European expanded clay imports continue to grow steadily. In 2020, imports reached 570K tonnes, increasing at an average rate of +3.9% y-o-y over the past eight years. Germany holds leadership in European imports. Ranking second in terms of import volume, Sweden emerged as the fastest-growing importer from 2012 to 2020. Last year, Sweden expanded clay imports boosted to 108K tonnes. In 2020, the average import price reached $334 per tonne, flattening against the previous year. 

European Clay Imports by Country

In 2020, expanded clay imports in the EU shrank modestly to 570K tonnes, approximately reflecting 2019 figures. The total import volume increased at an average annual rate of +3.9% over the period from 2012 to 2020. In value terms, expanded clays imports declined to $191M (IndexBox estimates) in 2020.

In 2020, Germany (135K tonnes) and Sweden (108K tonnes) were the largest importers of expanded clays in the EU, together finishing at approx. 43% of total imports. The Netherlands (55K tonnes) ranks next in terms of total imports with a 9.6% share, followed by Estonia (8.7%), France (6.5%), Spain (5.8%) and Portugal (4.8%).

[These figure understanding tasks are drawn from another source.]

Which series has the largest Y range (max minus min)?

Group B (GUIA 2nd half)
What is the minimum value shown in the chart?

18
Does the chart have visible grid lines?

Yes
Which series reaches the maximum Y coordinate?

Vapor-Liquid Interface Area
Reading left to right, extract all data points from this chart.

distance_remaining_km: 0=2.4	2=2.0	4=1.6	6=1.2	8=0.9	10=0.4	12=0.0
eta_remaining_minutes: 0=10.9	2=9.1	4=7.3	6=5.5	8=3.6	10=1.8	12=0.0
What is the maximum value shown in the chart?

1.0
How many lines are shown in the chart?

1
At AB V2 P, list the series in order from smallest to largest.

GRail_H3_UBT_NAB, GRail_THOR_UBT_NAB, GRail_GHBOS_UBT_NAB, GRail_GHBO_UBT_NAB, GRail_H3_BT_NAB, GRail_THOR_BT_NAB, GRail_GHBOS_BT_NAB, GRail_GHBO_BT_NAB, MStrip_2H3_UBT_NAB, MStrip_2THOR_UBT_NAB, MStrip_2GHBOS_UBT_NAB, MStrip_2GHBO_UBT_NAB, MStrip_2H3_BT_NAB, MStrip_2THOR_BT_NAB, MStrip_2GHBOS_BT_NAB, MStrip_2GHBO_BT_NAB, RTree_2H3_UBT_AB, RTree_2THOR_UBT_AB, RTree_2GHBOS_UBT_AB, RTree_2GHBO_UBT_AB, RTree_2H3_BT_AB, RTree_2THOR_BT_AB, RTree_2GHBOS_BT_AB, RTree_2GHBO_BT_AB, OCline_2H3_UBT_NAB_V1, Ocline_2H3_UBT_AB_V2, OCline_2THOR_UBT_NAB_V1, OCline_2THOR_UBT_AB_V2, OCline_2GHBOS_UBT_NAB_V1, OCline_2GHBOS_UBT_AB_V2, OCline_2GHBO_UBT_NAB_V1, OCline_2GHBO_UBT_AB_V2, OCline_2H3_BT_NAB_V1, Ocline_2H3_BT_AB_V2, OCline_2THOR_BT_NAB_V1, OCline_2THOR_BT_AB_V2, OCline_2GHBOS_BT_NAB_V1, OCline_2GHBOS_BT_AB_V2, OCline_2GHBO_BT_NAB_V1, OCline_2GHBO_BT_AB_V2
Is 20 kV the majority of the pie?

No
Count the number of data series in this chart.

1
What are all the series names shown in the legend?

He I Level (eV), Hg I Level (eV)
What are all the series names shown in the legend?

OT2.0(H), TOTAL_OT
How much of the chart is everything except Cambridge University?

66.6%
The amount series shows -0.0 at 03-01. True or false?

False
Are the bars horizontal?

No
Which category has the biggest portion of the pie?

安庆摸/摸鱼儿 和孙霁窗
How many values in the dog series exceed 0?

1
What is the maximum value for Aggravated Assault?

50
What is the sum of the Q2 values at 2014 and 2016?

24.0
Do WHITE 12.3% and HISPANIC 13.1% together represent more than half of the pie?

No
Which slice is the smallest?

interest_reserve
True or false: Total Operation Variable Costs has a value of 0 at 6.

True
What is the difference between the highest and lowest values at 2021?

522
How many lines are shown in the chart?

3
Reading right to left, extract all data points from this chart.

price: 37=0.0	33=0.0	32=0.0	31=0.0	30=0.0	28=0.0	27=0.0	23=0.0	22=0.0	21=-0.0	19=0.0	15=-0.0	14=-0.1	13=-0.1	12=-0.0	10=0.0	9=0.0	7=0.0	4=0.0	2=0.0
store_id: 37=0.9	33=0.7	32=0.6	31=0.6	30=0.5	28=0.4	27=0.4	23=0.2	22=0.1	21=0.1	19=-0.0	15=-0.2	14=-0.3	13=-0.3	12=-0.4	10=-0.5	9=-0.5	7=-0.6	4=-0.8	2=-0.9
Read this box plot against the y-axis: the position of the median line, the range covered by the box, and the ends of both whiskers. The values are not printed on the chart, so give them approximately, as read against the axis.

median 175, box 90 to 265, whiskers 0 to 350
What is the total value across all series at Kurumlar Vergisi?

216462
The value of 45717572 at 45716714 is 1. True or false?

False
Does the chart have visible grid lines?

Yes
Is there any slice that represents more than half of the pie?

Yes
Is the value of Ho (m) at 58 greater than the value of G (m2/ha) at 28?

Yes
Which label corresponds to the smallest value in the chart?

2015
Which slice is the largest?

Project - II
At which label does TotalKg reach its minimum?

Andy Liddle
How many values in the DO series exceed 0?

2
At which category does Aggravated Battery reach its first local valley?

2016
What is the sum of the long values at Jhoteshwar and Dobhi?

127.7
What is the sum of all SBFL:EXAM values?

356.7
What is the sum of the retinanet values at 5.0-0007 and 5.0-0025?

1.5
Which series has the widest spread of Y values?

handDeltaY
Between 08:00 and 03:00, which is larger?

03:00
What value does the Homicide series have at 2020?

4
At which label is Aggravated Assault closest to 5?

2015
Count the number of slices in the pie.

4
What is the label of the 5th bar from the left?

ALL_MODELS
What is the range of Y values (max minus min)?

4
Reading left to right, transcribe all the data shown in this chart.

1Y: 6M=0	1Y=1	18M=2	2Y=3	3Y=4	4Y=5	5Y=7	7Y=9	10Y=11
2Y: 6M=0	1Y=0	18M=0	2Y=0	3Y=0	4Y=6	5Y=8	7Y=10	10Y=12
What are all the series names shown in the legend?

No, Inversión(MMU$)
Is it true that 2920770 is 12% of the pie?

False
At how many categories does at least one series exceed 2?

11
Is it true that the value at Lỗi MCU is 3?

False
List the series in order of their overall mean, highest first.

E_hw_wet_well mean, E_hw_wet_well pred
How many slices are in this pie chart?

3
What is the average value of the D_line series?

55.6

Italy (21K tonnes), Latvia (20K tonnes), Lithuania (20K tonnes) and the Czech Republic (16K tonnes) followed a long way behind the leaders.

In value terms, the largest expanded clays importing markets in the EU were Germany ($42M), Italy ($24M) and Sweden ($20M), together accounting for 45% of total imports.

From 2012 to 2020, the most notable rate of growth in terms of purchases, amongst the main importing countries, was attained by Sweden, while imports for the other leaders experienced more modest paces of growth. Sweden ramped up its clay imports from 6K tonnes in 2012 to 108K in 2020. In value terms, Sweden’s imports grew from $8M to $20M over this period.

The expanded clay import price in the EU stood at $334 per tonne in 2020, flattening at the previous year. The most prominent rate of growth was recorded in 2018 when the import price increased by 22% y-o-y. The level of import peaked at $508 per tonne in 2013; however, from 2014 to 2020, import prices stood at a somewhat lower figure. Prices varied noticeably by the country of destination; the country with the highest price was Italy, while Estonia was amongst the lowest. From 2012 to 2020, the most notable rate of growth in terms of prices was attained by Latvia, while the other leaders experienced more modest paces of growth.